Crude oil prices increased today, reaching a three-week high due to declining U.S. oil inventories and tighter global supply. The latest figures show:
- Brent crude at $73.85 per barrel, up 1.14%
- West Texas Intermediate (WTI) crude at $69.82 per barrel, up 1.19%
- Murban crude at $75.07 per barrel, up 0.70%
- Natural gas at $3.868 per MMBtu, up 0.73%
Lower U.S. Oil Reserves Drive Price Increase
Prices surged after the American Petroleum Institute reported that U.S. crude stockpiles fell by 4.6 million barrels in the week ending March 21. This was a much larger drop than the expected 2.5 million-barrel decline, signaling increased demand and tightening supply.
Adding to concerns, the U.S. government has imposed stricter sanctions on Iran and Venezuela, further limiting global oil availability.
Venezuela Sanctions Disrupt Shipments
Oil exports from Venezuela have slowed after former U.S. President Donald Trump threatened a 25% tariff on countries importing Venezuelan crude. According to Reuters, only three supertankers were loading at the Jose oil terminal, while another berth remained empty, and no shipments were detected at the Bajo Grande port.

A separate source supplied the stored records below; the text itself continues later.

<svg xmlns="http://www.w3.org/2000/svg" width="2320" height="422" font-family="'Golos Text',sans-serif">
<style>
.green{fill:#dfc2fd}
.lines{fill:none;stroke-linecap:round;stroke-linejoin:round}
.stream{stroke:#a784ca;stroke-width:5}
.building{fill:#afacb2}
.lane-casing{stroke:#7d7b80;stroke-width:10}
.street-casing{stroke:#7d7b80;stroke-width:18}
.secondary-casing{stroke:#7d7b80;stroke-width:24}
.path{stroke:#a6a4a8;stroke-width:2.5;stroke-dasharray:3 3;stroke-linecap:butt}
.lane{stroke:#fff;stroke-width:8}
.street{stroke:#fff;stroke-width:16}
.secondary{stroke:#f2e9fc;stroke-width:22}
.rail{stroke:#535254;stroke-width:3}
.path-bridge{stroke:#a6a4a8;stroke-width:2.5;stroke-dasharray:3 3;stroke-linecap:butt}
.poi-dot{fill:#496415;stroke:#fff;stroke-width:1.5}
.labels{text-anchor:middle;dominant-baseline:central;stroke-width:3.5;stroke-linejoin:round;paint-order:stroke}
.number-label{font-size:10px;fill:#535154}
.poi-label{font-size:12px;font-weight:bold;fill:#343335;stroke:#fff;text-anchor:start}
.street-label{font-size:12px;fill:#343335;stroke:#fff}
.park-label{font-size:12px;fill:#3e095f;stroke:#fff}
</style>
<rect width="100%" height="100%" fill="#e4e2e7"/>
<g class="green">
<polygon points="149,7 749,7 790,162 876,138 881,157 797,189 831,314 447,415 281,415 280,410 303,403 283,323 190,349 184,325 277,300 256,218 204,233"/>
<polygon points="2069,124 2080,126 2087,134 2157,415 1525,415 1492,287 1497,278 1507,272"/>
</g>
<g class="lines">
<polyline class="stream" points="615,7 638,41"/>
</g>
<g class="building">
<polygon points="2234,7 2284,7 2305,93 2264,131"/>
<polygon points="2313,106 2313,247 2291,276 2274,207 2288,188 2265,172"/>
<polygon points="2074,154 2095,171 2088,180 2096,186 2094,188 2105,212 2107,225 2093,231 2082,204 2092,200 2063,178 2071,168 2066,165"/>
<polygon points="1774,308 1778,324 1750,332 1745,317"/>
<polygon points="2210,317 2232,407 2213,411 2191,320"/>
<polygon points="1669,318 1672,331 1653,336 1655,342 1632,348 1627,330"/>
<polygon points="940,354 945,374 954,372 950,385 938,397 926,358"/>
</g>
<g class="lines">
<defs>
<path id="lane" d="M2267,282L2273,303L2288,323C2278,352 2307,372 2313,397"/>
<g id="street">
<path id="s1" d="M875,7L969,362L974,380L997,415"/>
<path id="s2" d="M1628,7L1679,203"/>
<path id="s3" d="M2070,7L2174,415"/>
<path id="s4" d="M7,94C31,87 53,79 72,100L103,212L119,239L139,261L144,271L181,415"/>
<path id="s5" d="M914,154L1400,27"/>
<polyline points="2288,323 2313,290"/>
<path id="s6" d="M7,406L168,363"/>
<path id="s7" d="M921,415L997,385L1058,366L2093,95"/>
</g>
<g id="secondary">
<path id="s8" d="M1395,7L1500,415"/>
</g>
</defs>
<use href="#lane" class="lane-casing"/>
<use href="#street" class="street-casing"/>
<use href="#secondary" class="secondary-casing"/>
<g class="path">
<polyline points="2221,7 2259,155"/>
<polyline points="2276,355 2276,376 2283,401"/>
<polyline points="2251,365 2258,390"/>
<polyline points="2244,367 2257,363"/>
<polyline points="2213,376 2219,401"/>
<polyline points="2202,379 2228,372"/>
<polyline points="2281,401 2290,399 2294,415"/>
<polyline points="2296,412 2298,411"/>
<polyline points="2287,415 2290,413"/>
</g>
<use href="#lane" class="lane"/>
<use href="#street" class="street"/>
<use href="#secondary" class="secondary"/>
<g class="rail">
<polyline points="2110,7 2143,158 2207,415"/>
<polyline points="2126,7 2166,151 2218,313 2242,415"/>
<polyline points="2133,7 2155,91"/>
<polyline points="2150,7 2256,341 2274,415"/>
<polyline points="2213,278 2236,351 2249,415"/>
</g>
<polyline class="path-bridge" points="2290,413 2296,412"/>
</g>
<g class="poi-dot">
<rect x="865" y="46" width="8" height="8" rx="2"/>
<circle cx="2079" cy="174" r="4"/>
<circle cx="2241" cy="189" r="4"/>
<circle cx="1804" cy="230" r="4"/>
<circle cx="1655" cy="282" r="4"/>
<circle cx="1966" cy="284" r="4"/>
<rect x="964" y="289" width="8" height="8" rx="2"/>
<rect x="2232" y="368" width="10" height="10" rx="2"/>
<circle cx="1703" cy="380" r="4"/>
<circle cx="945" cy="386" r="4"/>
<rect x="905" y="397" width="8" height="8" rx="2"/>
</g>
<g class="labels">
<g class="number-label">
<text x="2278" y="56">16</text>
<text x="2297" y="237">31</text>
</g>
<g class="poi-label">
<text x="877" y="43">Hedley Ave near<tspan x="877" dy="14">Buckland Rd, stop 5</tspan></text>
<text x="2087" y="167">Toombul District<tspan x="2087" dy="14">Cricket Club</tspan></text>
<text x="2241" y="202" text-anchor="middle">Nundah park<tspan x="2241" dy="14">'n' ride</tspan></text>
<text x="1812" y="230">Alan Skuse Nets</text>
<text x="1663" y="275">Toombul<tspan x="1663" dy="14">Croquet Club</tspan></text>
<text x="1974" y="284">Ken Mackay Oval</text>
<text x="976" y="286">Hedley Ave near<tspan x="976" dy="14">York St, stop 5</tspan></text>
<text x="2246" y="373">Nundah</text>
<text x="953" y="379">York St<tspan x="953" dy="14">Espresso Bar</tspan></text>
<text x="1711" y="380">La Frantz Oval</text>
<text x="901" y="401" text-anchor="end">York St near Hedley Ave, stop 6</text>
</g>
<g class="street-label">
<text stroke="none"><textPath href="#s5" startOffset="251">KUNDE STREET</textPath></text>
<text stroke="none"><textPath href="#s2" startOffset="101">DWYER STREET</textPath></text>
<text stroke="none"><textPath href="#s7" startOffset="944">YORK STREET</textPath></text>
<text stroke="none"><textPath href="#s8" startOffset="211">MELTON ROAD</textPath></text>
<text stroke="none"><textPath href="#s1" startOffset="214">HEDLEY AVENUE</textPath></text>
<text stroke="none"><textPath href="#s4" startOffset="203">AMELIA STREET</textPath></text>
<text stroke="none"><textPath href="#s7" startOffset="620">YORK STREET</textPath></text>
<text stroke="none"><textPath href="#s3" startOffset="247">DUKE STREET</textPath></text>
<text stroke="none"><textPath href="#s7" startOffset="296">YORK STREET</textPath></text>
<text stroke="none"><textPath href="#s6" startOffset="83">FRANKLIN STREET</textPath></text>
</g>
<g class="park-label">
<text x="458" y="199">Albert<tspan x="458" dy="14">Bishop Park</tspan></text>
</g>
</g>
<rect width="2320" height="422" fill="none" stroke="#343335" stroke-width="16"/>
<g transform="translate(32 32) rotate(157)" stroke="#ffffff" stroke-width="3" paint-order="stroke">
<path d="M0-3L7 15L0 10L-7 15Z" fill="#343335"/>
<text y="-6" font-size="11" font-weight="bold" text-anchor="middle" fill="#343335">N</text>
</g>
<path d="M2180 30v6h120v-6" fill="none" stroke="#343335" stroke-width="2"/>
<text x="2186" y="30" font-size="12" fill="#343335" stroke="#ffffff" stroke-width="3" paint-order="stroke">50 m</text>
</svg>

Despite rising prices, some downward pressure exists as the U.S., Russia, and Ukraine reportedly reached a deal to suspend hostilities in the Black Sea. The U.S. has also agreed to push for relaxed sanctions on Russia, which could impact global oil trade.
Market Outlook
Investors are now awaiting the Energy Information Administration report due later today for more insights into U.S. oil inventories. Traders are also watching OPEC+ production plans, ongoing trade talks, and global fuel demand shifts.
For now, oil prices remain on an upward trend, but further changes in policy or supply could bring volatility in the days ahead.